Je le fais, ne serait-ce pour moi, pour me sentir bien mais aussi pour mon fils pour qu’il se dise plus tard que sa maman a fait tout ce qu’elle a pu et était du bon côté du manche.
De plus, je crois que les démographes se trompent : notre avenir n’est pas d’être concentré dans les villes, en surnombre dans des espaces restreints, mais de mieux se répartir sur le territoire et de renouer avec le vivant et ce, jusque dans nos métiers. Au-delà du télétravail, je crois au retour à un travail plus proche de la nature, plus manuel, restant très intellectuel : les mains sont l’extension du cerveau.

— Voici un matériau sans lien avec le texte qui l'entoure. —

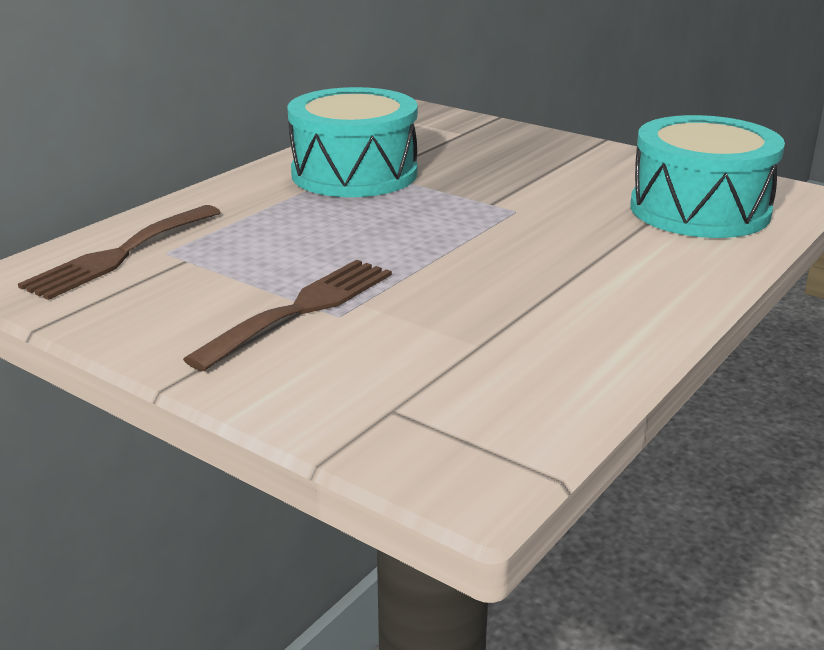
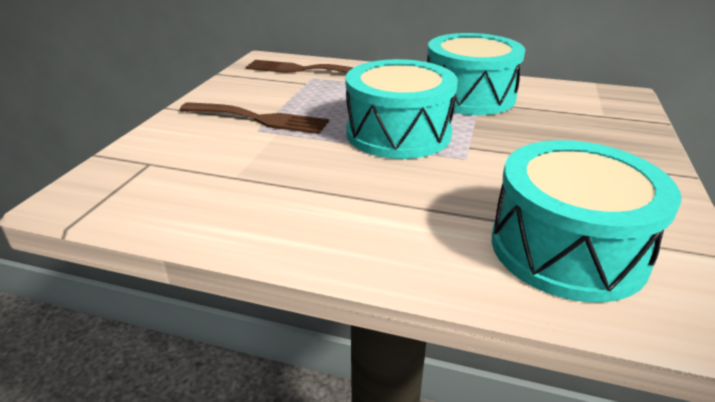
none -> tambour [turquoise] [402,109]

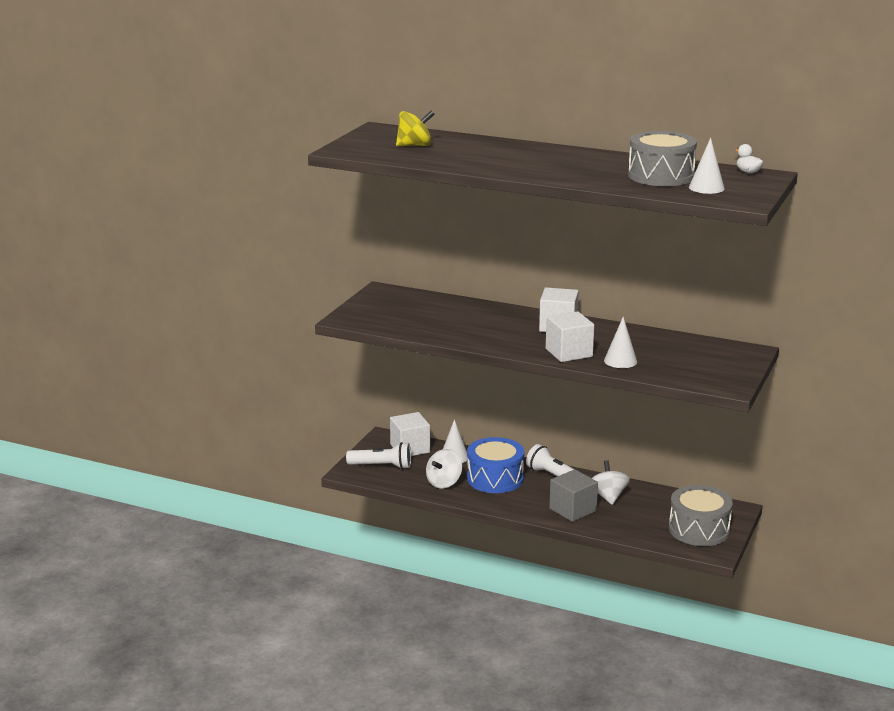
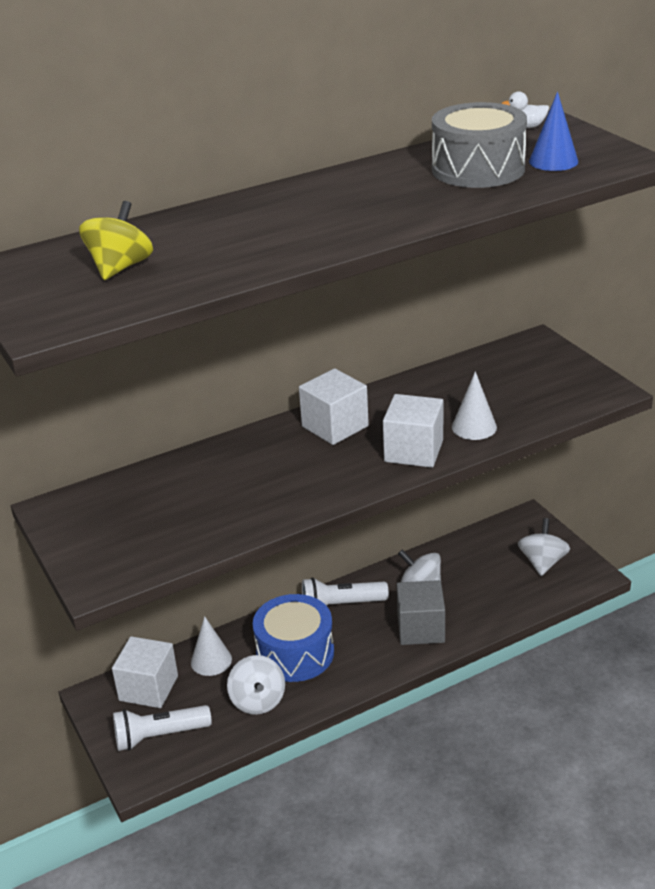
lampe de poche [blanc] [378,455] -> lampe de poche [blanc] [162,728], 150 degrees counterclockwise
tambour [gris] [701,515] -> toupie [blanc] [544,547]
cône [blanc] [707,166] -> cône [bleu] [553,131]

C’est mon désir profond que nous soyons plus en phase avec les enjeux de notre siècle et donc plus en lien avec ce qui nous permet d’exister. Nous avons franchi les dernières limites de la domination de la nature et si notre intelligence est vraiment celle que l’on se prête, nous sommes disposés à des changements forts.
Et ces changements ne s’apparentent pas à du renoncement et de l’appauvrissement, c’est tout le contraire : c’est du mieux vivre, du bien-être retrouvé et une meilleure santé.
J’espère que ces émissions que j’incarne, à la fois sur TF1 et sur Ushuaïa TV, inspirent et donnent envie de se mettre en mouvement. Mon ONG Landestini est aussi un outil d’action extrêmement concret. Nous travaillons avec les scolaires : nous implantons des potagers dans toutes les écoles de France à travers un concours qui s’appelle « La coupe de France du potager ». Nous installons aussi des incubateurs en France pour aider des porteurs de projets à créer des emplois qui régénèrent le vivant tout en créant de la valeur économique. Le Climate Bootcamp est également un outil qui permet de former des journalistes à la science du climat.
Tout cela montre qu’à tous les niveaux on peut faire bouger les choses : cette boîte à outils que j’utilise me motive chaque jour. Ce qui me plaît, c’est qu’il n’y a pas de frontière entre ma vie privée et mon travail, qui sont alignés.